─── Data provided

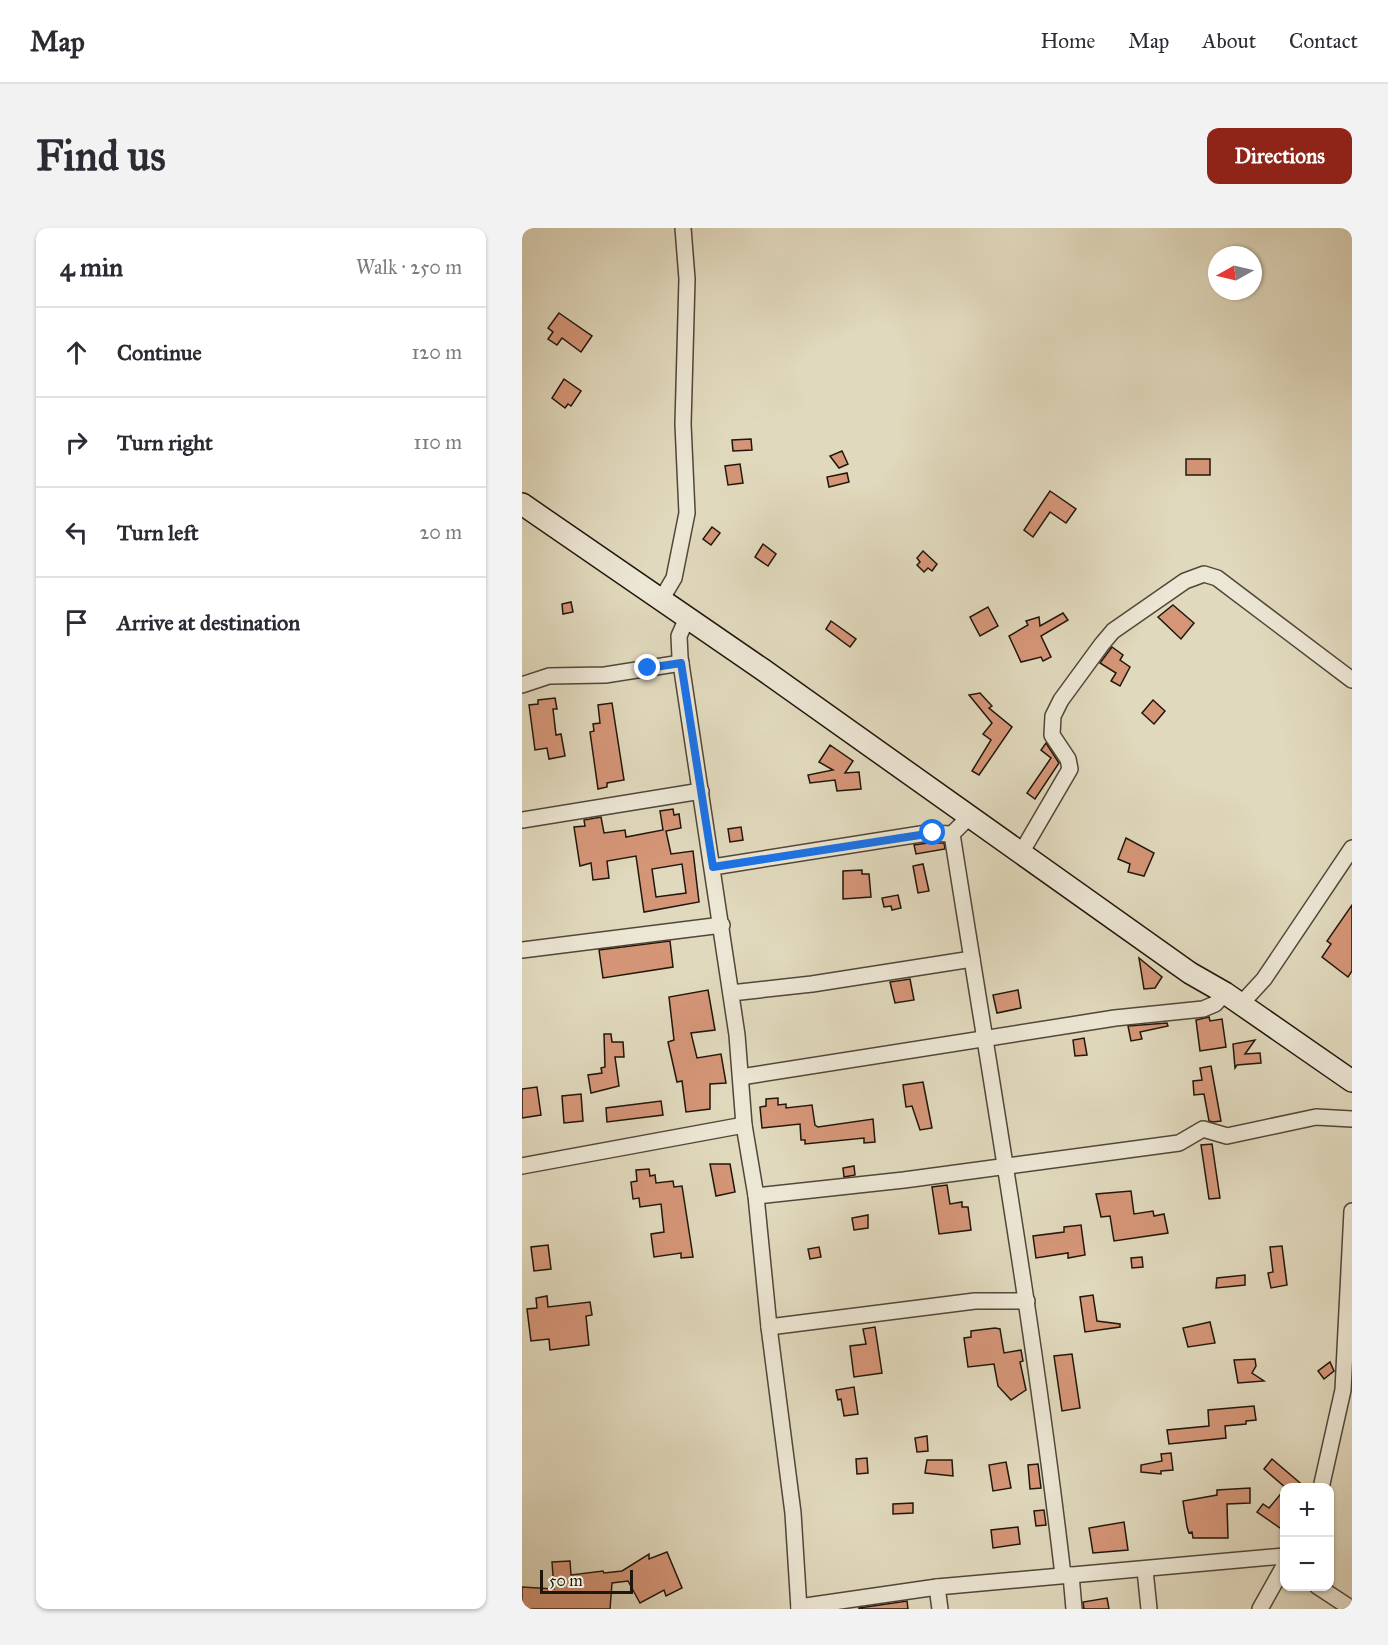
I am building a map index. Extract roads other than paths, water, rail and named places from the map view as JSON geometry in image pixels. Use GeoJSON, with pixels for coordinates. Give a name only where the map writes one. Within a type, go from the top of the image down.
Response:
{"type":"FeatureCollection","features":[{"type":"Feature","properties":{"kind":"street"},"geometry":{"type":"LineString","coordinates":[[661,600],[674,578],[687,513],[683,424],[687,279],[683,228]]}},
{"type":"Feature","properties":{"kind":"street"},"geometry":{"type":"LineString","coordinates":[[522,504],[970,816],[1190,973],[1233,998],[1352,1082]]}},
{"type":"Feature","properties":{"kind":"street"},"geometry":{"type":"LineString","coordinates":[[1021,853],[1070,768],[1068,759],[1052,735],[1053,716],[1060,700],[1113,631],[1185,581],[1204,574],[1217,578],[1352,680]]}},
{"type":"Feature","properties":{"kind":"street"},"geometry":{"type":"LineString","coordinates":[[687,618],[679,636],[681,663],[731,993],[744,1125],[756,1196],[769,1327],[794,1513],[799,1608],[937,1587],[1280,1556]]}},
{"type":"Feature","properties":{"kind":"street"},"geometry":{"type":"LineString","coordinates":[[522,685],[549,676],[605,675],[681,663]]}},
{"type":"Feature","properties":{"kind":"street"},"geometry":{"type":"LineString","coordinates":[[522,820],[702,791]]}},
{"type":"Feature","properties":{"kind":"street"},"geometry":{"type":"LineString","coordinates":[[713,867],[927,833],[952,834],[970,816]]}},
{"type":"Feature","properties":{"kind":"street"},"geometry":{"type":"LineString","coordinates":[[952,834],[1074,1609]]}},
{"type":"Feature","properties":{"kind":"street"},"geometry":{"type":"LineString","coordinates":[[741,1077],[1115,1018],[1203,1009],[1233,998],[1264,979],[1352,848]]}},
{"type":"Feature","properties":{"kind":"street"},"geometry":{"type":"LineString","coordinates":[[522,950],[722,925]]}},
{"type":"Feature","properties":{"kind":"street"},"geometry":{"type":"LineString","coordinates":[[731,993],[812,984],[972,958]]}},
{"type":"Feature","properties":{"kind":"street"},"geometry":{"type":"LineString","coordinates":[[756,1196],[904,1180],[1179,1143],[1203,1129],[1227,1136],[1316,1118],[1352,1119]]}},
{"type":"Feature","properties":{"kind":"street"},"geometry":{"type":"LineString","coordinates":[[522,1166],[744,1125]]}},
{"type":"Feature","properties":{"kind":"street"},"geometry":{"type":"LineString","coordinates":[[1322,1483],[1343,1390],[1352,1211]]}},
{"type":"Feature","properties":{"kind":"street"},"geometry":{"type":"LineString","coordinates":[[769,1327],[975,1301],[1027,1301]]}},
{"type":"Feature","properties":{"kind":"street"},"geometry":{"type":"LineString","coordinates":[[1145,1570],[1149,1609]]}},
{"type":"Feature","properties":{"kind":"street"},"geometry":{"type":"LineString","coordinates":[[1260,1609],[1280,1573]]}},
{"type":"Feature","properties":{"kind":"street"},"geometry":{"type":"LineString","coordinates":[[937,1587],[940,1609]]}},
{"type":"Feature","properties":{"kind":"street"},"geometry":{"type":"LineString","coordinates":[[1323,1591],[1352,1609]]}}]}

──────

• [Try it]: For every line above, produce an exact transcription that omits the images.

• [Written answer]:
I am building a map index. Extract roads other than paths, water, rail and named places from the map view as JSON geometry in image pixels. Use GeoJSON, with pixels for coordinates. Give a name only where the map writes one. Within a type, go from the top of the image down.
Response:
{"type":"FeatureCollection","features":[{"type":"Feature","properties":{"kind":"street"},"geometry":{"type":"LineString","coordinates":[[661,600],[674,578],[687,513],[683,424],[687,279],[683,228]]}},
{"type":"Feature","properties":{"kind":"street"},"geometry":{"type":"LineString","coordinates":[[522,504],[970,816],[1190,973],[1233,998],[1352,1082]]}},
{"type":"Feature","properties":{"kind":"street"},"geometry":{"type":"LineString","coordinates":[[1021,853],[1070,768],[1068,759],[1052,735],[1053,716],[1060,700],[1113,631],[1185,581],[1204,574],[1217,578],[1352,680]]}},
{"type":"Feature","properties":{"kind":"street"},"geometry":{"type":"LineString","coordinates":[[687,618],[679,636],[681,663],[731,993],[744,1125],[756,1196],[769,1327],[794,1513],[799,1608],[937,1587],[1280,1556]]}},
{"type":"Feature","properties":{"kind":"street"},"geometry":{"type":"LineString","coordinates":[[522,685],[549,676],[605,675],[681,663]]}},
{"type":"Feature","properties":{"kind":"street"},"geometry":{"type":"LineString","coordinates":[[522,820],[702,791]]}},
{"type":"Feature","properties":{"kind":"street"},"geometry":{"type":"LineString","coordinates":[[713,867],[927,833],[952,834],[970,816]]}},
{"type":"Feature","properties":{"kind":"street"},"geometry":{"type":"LineString","coordinates":[[952,834],[1074,1609]]}},
{"type":"Feature","properties":{"kind":"street"},"geometry":{"type":"LineString","coordinates":[[741,1077],[1115,1018],[1203,1009],[1233,998],[1264,979],[1352,848]]}},
{"type":"Feature","properties":{"kind":"street"},"geometry":{"type":"LineString","coordinates":[[522,950],[722,925]]}},
{"type":"Feature","properties":{"kind":"street"},"geometry":{"type":"LineString","coordinates":[[731,993],[812,984],[972,958]]}},
{"type":"Feature","properties":{"kind":"street"},"geometry":{"type":"LineString","coordinates":[[756,1196],[904,1180],[1179,1143],[1203,1129],[1227,1136],[1316,1118],[1352,1119]]}},
{"type":"Feature","properties":{"kind":"street"},"geometry":{"type":"LineString","coordinates":[[522,1166],[744,1125]]}},
{"type":"Feature","properties":{"kind":"street"},"geometry":{"type":"LineString","coordinates":[[1322,1483],[1343,1390],[1352,1211]]}},
{"type":"Feature","properties":{"kind":"street"},"geometry":{"type":"LineString","coordinates":[[769,1327],[975,1301],[1027,1301]]}},
{"type":"Feature","properties":{"kind":"street"},"geometry":{"type":"LineString","coordinates":[[1145,1570],[1149,1609]]}},
{"type":"Feature","properties":{"kind":"street"},"geometry":{"type":"LineString","coordinates":[[1260,1609],[1280,1573]]}},
{"type":"Feature","properties":{"kind":"street"},"geometry":{"type":"LineString","coordinates":[[937,1587],[940,1609]]}},
{"type":"Feature","properties":{"kind":"street"},"geometry":{"type":"LineString","coordinates":[[1323,1591],[1352,1609]]}}]}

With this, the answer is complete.